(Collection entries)
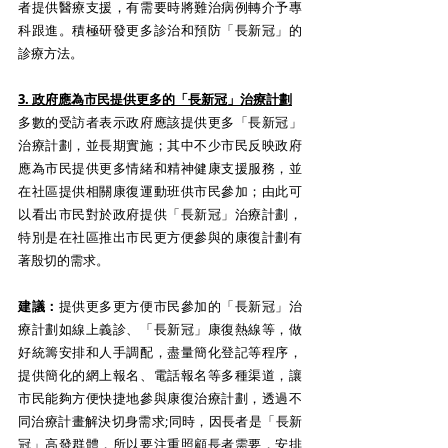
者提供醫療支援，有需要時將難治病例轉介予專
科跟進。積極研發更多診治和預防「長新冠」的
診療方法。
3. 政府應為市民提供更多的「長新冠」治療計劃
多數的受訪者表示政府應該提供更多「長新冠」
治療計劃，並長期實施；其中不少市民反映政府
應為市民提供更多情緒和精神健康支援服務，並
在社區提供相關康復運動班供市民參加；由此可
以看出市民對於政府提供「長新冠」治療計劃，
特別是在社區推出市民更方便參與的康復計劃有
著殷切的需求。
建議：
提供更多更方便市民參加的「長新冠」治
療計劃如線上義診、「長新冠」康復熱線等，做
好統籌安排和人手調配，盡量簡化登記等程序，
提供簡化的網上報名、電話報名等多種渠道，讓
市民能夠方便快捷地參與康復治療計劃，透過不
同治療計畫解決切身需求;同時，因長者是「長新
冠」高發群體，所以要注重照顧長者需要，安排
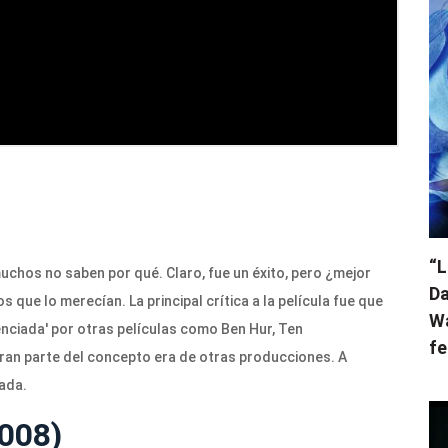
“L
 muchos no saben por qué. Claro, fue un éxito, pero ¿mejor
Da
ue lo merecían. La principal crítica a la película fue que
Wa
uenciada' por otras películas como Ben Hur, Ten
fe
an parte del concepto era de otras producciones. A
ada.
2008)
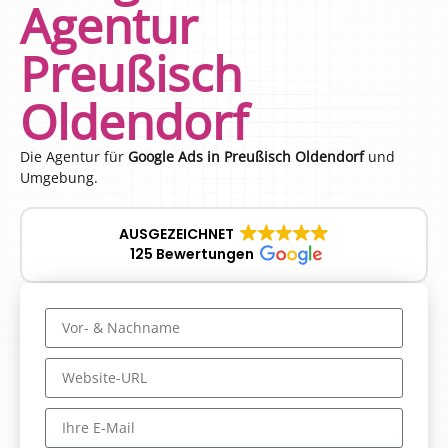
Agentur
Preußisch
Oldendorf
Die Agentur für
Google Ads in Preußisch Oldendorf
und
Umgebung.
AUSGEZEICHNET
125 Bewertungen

---

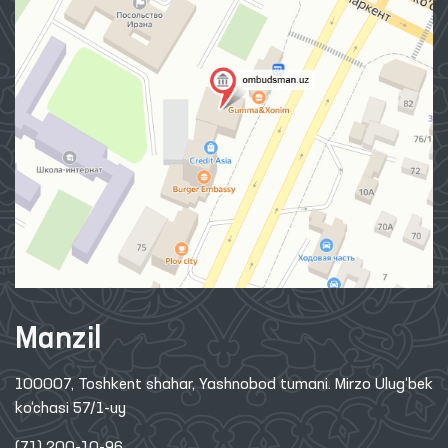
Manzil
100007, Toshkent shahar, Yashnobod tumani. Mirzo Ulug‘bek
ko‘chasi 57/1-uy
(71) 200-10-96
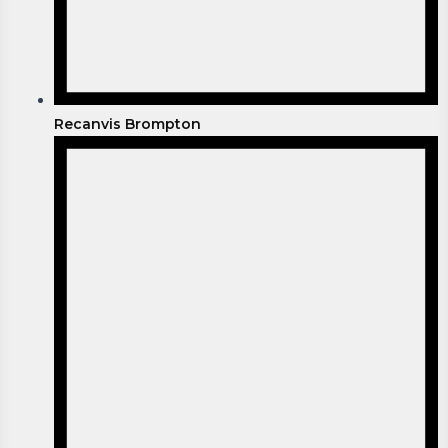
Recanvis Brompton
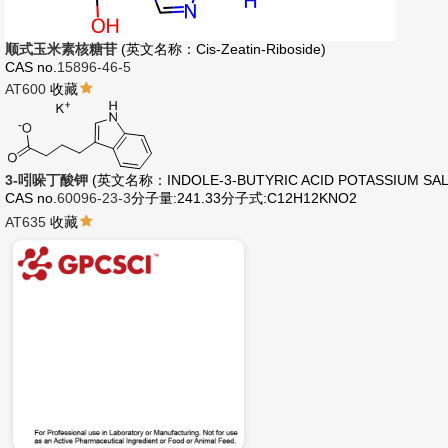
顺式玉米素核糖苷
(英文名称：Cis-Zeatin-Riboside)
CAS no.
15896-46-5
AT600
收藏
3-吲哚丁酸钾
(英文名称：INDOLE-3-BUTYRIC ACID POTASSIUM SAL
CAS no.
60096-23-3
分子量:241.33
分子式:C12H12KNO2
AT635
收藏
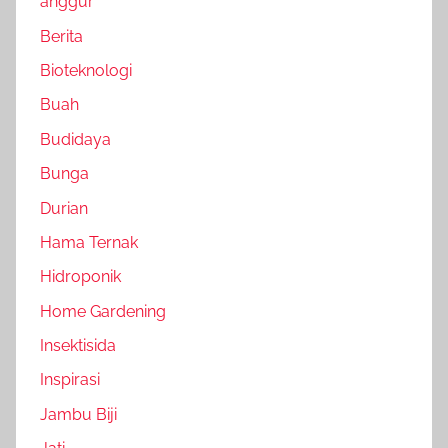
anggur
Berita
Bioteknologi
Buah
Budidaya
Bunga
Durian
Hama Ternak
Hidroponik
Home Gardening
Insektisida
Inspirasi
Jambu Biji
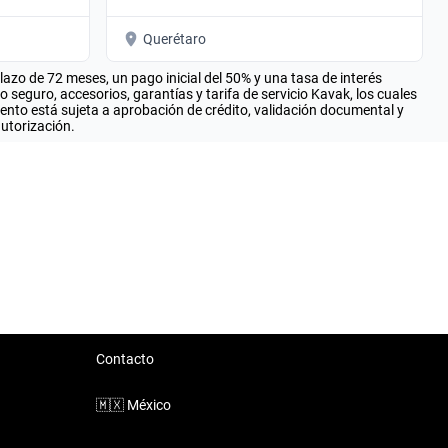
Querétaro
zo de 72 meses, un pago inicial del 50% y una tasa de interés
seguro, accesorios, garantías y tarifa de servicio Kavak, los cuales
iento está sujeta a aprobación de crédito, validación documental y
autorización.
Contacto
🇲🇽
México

### EXERCISE DESCRIPTION
Search the records for lines holding the word "Oldendorf", then copy each line you find.

### YOUR SOLUTION
Oldendorf
Google Ads in Preußisch Oldendorf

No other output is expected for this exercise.